WHAT NEEDS TO BE DONE
Work through the material below and tally the lines holding "cout"; only the tally should be returned.
(DATA FOR THIS TASK begins)
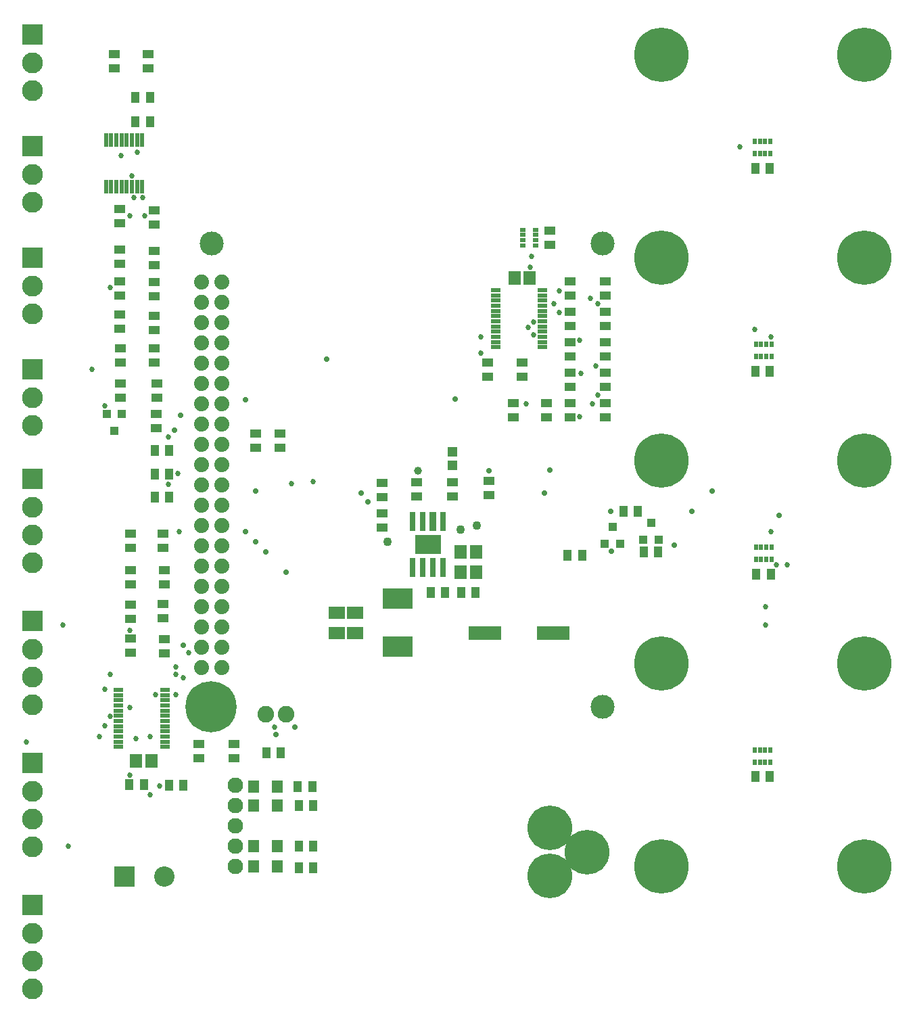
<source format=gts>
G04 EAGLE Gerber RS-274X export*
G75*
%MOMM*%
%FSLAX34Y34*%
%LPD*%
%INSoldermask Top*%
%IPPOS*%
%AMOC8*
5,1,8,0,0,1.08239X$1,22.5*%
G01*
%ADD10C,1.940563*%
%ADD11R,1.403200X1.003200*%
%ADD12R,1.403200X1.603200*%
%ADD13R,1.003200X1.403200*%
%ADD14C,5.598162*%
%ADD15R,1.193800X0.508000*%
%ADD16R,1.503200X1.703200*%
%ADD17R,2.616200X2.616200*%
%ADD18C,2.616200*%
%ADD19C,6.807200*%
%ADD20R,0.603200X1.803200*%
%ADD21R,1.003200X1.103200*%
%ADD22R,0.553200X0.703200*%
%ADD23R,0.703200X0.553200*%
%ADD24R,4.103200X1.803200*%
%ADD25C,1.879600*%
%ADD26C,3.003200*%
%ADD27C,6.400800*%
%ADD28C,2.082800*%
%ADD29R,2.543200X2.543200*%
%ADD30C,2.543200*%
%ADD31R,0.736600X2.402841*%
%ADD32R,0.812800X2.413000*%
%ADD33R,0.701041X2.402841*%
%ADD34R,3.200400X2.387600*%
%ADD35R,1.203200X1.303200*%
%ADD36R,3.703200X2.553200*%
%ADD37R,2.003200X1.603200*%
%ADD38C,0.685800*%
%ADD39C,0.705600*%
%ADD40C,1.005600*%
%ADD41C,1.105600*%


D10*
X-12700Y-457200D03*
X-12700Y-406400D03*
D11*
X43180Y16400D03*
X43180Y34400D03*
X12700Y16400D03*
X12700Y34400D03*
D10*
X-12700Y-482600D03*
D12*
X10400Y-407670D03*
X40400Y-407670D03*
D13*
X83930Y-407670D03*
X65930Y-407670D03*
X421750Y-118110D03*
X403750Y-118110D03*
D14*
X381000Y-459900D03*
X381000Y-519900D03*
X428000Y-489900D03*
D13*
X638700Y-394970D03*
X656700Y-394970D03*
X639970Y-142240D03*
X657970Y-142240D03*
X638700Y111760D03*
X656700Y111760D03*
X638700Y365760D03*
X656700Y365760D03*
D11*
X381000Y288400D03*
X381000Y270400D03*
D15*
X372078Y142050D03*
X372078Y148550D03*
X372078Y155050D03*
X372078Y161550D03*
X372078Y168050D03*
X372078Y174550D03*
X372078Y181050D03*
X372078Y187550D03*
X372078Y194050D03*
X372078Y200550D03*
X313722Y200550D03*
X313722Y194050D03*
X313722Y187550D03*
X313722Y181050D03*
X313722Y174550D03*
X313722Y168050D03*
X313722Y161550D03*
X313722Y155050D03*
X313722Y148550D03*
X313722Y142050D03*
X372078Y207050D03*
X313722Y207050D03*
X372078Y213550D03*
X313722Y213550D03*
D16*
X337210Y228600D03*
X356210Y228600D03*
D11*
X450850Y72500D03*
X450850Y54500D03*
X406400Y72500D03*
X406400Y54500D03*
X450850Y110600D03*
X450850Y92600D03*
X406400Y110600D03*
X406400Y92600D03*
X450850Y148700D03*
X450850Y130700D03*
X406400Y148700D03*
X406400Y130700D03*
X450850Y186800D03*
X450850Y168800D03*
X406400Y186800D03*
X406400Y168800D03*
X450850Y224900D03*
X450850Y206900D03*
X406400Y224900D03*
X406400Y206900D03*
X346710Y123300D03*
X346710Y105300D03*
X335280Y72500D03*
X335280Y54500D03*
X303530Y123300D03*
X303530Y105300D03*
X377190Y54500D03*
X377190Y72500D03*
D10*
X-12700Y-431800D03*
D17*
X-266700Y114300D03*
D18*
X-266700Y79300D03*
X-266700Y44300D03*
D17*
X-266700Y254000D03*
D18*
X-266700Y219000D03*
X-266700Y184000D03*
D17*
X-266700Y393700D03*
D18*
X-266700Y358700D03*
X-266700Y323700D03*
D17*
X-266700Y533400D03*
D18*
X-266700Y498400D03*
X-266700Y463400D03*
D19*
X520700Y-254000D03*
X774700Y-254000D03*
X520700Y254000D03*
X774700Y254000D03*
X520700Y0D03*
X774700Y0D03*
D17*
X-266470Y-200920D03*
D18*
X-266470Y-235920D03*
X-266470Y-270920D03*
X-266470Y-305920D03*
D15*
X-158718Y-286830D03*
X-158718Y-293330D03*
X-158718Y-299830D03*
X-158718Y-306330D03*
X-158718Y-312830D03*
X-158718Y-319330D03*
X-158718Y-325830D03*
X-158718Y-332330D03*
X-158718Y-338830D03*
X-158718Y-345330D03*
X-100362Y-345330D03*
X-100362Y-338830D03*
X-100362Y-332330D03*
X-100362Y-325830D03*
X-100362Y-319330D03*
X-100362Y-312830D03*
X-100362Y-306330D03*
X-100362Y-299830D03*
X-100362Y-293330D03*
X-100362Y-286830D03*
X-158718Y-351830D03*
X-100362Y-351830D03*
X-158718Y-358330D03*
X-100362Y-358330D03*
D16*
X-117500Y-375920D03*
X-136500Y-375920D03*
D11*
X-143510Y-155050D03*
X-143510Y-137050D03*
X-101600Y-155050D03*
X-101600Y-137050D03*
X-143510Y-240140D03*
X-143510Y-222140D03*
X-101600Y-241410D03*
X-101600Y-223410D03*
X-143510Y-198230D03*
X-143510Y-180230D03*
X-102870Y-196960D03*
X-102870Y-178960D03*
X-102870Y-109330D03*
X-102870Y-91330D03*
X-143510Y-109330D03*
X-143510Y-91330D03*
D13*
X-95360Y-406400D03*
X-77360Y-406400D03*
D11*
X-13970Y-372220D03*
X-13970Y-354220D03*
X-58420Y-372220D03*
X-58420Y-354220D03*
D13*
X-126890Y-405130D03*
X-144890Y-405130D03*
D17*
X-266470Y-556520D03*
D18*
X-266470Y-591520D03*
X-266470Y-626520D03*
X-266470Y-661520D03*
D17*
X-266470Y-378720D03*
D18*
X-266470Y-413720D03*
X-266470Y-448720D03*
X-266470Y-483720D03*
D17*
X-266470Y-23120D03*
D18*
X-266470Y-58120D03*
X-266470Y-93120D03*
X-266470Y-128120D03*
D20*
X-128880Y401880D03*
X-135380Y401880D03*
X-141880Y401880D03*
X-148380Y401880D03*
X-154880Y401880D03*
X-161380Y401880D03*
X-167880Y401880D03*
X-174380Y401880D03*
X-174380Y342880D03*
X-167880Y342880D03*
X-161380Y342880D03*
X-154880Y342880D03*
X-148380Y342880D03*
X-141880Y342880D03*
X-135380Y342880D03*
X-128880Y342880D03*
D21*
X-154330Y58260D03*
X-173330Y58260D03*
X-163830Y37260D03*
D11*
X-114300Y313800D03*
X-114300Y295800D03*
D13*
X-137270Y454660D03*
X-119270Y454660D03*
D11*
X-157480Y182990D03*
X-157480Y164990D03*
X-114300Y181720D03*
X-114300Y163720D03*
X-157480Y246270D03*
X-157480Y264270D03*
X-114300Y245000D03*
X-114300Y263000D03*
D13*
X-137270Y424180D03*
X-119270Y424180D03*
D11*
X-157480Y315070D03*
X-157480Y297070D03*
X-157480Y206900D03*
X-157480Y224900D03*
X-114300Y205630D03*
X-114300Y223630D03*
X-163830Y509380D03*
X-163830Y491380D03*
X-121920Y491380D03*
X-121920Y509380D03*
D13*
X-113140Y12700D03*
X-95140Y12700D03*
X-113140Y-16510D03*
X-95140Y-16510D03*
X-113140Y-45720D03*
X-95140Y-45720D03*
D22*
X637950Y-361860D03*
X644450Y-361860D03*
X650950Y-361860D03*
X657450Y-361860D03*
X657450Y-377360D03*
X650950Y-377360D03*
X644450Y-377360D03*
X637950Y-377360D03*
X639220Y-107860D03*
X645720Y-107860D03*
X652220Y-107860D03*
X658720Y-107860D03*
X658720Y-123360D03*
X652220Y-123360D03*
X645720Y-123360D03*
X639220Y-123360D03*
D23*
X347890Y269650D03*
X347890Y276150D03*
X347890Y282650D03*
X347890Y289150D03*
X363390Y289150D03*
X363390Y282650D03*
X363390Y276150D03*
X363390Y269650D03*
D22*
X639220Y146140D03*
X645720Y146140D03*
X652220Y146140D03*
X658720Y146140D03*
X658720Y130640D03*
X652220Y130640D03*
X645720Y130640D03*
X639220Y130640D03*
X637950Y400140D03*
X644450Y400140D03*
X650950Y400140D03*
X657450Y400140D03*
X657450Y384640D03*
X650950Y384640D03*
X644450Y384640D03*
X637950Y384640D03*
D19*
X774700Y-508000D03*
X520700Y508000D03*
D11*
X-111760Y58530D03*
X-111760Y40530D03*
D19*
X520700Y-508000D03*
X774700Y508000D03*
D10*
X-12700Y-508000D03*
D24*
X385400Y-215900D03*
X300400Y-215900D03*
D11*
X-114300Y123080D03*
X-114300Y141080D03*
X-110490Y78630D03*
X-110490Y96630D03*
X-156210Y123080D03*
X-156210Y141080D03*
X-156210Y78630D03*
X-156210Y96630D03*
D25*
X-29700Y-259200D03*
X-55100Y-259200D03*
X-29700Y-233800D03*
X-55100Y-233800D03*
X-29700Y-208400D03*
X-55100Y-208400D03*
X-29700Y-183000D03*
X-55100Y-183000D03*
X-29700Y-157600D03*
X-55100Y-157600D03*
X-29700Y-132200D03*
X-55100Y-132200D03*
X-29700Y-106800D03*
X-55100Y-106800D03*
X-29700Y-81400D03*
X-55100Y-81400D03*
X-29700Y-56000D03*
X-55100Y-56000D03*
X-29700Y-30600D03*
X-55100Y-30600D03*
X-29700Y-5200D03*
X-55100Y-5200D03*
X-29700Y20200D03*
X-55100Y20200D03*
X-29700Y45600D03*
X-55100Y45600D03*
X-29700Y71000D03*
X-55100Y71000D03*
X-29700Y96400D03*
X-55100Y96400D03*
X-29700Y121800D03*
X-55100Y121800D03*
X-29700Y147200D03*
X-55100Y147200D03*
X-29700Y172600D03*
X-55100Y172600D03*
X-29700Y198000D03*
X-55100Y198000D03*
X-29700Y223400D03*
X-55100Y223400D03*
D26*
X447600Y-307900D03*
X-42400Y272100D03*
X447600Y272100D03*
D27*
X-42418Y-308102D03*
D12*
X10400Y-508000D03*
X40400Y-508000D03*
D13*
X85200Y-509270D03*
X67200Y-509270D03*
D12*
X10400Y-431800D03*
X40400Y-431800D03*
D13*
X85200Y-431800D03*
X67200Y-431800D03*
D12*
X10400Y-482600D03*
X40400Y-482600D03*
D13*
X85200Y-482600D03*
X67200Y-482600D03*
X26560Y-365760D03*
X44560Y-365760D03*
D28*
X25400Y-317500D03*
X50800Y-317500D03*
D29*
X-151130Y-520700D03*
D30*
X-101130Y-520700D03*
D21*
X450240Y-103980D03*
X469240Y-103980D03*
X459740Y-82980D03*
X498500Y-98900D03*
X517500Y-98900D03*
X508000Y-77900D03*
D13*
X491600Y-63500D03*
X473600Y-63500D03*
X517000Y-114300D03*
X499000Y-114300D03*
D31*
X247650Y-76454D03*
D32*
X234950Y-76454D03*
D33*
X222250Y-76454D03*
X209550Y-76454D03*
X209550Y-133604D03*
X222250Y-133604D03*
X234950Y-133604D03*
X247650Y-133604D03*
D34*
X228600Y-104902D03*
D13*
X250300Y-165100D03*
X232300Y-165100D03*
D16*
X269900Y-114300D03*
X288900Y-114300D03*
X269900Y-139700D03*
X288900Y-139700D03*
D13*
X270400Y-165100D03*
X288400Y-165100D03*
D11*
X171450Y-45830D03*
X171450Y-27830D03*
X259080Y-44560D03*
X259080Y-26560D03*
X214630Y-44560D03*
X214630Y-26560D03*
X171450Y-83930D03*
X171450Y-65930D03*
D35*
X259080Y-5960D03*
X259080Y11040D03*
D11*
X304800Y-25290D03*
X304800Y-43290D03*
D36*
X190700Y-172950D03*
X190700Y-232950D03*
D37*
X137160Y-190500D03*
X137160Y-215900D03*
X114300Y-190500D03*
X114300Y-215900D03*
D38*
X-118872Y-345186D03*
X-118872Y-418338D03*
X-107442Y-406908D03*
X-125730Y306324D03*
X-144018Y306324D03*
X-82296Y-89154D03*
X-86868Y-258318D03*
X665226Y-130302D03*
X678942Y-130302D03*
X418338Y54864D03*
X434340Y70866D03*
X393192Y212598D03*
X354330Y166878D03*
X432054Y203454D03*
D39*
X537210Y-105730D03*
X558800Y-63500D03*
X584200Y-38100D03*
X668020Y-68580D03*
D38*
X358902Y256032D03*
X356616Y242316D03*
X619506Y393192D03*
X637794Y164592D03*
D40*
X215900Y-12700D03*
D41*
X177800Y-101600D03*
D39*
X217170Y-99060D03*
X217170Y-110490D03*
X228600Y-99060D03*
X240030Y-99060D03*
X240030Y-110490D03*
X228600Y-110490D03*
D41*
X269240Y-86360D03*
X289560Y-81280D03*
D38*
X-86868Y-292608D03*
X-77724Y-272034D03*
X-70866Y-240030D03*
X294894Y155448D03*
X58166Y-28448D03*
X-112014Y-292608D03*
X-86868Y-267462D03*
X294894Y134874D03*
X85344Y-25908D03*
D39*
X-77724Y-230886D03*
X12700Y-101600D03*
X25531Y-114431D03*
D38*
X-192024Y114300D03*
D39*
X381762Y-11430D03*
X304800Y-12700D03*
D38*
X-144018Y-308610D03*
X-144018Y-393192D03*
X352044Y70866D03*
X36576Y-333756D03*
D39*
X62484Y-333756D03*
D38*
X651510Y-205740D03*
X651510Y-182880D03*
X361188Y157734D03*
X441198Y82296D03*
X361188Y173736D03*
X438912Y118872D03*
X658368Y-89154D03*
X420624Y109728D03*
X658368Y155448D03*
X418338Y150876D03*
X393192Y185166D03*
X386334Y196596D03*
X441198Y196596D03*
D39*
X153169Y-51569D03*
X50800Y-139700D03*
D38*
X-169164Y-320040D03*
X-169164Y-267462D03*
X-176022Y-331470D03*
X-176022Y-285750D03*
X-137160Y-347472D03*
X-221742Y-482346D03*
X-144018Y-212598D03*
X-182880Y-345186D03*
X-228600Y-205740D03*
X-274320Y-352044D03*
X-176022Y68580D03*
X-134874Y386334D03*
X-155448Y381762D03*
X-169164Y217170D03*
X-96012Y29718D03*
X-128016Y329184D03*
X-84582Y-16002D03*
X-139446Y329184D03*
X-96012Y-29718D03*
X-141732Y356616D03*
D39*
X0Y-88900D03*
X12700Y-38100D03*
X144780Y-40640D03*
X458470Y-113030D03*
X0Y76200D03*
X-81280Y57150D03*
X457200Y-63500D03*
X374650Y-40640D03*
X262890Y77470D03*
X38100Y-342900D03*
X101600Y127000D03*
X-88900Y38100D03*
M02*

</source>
(DATA FOR THIS TASK ends)
(DATA FOR THIS TASK begins)
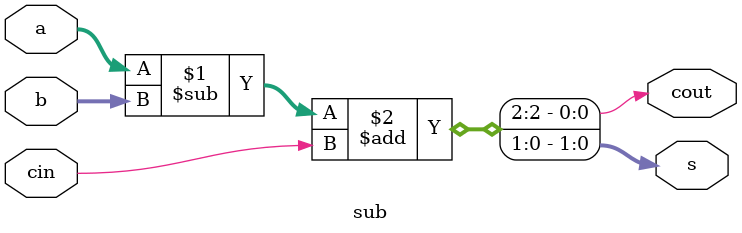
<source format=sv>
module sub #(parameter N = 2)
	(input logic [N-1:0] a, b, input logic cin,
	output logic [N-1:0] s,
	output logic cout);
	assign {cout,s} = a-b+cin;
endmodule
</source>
(DATA FOR THIS TASK ends)
(DATA FOR THIS TASK begins)
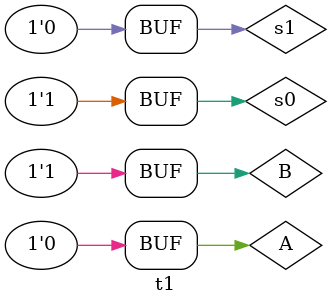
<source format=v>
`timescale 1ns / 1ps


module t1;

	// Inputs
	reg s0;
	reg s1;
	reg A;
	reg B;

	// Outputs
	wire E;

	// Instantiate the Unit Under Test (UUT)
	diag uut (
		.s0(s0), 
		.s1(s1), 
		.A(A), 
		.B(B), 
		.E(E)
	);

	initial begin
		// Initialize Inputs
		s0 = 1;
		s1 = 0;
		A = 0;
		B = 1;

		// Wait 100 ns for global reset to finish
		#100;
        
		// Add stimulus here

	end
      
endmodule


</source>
(DATA FOR THIS TASK ends)
YOUR SOLUTION
2